Israeli minister announces reconstruction of settlement in occupied West Bank
"We are correcting the mistake of the expulsion," said the finance minister, who was accompanying a group of families preparing to settle on the ruins of this settlement in the north of the occupied Palestinian territory. "We already knew at the time that, even if the expulsion unfortunately had to take place, one day we would return to all the places from which we had been expelled. That goes for Gaza, and it's even more true here," Smotrich said.
The Israeli government decided last May on the "development" of 22 new settlements in the occupied West Bank, including Sa-Nur, a decision proposed by Smotrich, head of the far-right "Religious Zionism" party. "We are leading a revolution of settlement and security in Judea-Samaria [Israel's term for the West Bank] like there hasn't been in decades," Smotrich said in a statement.

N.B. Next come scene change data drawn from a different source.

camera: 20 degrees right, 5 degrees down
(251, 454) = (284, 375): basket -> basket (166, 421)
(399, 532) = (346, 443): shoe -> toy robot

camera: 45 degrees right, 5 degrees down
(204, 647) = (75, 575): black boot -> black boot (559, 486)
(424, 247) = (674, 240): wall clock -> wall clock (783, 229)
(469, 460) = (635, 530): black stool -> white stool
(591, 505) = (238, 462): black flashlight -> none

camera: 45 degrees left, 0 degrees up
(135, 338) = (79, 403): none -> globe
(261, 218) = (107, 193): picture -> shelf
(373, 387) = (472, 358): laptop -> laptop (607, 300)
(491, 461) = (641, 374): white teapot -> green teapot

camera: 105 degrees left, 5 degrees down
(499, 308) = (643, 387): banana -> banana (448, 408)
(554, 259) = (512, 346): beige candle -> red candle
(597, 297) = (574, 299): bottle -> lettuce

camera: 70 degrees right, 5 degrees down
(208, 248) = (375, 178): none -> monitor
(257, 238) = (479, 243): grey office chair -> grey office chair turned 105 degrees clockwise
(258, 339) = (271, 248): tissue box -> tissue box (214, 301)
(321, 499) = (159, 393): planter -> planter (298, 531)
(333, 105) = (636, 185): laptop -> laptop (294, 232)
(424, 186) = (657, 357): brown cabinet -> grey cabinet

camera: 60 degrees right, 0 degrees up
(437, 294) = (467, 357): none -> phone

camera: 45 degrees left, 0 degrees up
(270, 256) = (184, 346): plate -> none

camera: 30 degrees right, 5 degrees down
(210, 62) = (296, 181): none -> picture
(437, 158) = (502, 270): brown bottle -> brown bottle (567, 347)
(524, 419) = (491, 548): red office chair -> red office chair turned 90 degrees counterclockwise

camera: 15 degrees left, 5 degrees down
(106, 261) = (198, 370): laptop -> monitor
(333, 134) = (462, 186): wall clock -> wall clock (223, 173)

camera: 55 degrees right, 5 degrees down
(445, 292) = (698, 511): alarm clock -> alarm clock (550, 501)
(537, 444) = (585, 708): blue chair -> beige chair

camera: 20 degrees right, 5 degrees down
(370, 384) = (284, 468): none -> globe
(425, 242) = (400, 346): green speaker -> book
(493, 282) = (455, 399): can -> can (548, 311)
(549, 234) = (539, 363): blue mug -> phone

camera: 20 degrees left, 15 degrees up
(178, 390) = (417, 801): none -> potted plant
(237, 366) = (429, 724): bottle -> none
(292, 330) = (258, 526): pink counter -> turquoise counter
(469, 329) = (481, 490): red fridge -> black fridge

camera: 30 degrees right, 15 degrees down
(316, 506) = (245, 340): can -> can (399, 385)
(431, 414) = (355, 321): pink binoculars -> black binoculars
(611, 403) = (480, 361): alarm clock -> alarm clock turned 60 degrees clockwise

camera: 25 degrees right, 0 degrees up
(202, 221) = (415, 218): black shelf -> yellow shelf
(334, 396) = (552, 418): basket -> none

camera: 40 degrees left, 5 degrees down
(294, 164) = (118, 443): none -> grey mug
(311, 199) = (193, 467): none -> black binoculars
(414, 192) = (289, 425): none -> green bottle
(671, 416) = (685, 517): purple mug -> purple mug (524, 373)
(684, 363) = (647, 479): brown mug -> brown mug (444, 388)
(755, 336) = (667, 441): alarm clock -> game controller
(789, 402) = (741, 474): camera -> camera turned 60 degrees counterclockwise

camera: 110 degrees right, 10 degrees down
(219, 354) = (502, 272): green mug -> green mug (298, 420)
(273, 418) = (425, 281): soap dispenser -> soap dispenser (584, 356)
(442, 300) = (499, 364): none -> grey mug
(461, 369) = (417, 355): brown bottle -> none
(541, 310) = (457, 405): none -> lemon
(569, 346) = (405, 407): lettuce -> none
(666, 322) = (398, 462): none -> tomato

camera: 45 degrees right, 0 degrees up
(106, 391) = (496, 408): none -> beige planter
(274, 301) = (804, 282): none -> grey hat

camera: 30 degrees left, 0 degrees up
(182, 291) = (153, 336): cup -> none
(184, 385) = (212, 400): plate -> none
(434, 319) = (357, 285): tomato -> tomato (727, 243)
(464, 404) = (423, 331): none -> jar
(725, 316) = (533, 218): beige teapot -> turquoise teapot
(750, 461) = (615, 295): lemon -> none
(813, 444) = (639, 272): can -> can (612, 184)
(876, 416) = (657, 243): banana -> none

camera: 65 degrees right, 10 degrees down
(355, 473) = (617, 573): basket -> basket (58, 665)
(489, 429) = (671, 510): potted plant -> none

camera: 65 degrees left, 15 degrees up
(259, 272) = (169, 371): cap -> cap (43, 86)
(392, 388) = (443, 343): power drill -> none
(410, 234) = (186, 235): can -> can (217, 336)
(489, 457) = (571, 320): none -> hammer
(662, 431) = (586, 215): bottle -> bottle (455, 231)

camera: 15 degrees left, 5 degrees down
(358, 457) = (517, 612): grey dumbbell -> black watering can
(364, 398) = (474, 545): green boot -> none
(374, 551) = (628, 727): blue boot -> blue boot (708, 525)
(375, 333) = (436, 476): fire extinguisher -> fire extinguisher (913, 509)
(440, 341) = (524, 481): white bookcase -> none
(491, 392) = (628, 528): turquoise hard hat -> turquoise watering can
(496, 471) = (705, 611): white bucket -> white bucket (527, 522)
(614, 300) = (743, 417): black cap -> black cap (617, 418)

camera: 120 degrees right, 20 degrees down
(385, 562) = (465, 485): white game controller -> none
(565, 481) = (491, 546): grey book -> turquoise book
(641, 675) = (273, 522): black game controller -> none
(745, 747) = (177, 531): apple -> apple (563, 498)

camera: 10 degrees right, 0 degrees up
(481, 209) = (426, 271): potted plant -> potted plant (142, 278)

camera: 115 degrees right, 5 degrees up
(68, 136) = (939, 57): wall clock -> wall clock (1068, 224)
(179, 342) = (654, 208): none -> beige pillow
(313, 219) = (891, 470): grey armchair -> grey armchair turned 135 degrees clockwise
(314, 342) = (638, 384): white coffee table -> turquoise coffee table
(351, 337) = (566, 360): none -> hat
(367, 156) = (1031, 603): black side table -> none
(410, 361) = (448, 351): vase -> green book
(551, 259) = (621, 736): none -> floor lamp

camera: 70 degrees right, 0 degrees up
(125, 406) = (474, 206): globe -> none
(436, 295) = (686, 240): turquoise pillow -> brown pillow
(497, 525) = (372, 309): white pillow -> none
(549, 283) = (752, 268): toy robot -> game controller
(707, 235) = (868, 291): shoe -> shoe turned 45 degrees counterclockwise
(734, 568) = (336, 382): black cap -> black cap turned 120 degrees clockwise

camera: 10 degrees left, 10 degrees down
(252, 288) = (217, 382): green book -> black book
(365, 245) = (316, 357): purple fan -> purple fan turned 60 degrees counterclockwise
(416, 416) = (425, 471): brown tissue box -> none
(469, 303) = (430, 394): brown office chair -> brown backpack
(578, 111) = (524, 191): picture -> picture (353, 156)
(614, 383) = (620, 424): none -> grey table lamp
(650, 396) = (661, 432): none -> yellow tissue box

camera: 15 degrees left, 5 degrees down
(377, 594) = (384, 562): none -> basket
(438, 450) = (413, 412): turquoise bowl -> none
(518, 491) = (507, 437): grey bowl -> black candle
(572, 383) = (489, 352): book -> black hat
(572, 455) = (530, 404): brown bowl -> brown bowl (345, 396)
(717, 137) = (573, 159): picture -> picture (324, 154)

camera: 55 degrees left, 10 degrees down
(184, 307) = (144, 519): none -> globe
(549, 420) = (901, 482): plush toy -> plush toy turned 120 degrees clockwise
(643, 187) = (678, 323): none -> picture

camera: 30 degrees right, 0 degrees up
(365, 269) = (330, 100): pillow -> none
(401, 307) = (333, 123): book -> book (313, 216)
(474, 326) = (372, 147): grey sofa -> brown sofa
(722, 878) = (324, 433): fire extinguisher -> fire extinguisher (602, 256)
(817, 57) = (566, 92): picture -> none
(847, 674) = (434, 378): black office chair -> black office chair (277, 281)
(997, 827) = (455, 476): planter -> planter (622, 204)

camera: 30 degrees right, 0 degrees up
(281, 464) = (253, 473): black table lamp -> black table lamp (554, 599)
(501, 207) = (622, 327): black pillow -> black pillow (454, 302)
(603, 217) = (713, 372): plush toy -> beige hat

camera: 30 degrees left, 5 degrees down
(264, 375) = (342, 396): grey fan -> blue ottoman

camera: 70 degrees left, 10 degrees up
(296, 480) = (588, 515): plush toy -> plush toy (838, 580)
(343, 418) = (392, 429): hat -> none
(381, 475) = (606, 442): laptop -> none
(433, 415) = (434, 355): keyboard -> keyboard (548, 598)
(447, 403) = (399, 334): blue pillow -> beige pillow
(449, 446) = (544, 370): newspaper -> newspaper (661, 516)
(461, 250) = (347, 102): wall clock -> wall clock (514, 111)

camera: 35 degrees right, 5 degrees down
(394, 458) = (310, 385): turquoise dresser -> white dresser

Two of the 22 announced settlements, Homesh and Sa-Nur, are particularly symbolic: located in the north of the West Bank, they are actually reestablishments because they were evacuated in 2005 as part of the unilateral Israeli withdrawal from the Gaza Strip decided by then Prime Minister Ariel Sharon.
The settlement of the West Bank has continued under every Israeli government, both left and right, since the capture of the territory during the 1967 Arab-Israeli war and has notably intensified under the current administration, especially since the start of the war triggered on Oct. 7, 2023, by the unprecedented Hamas attack on Israel.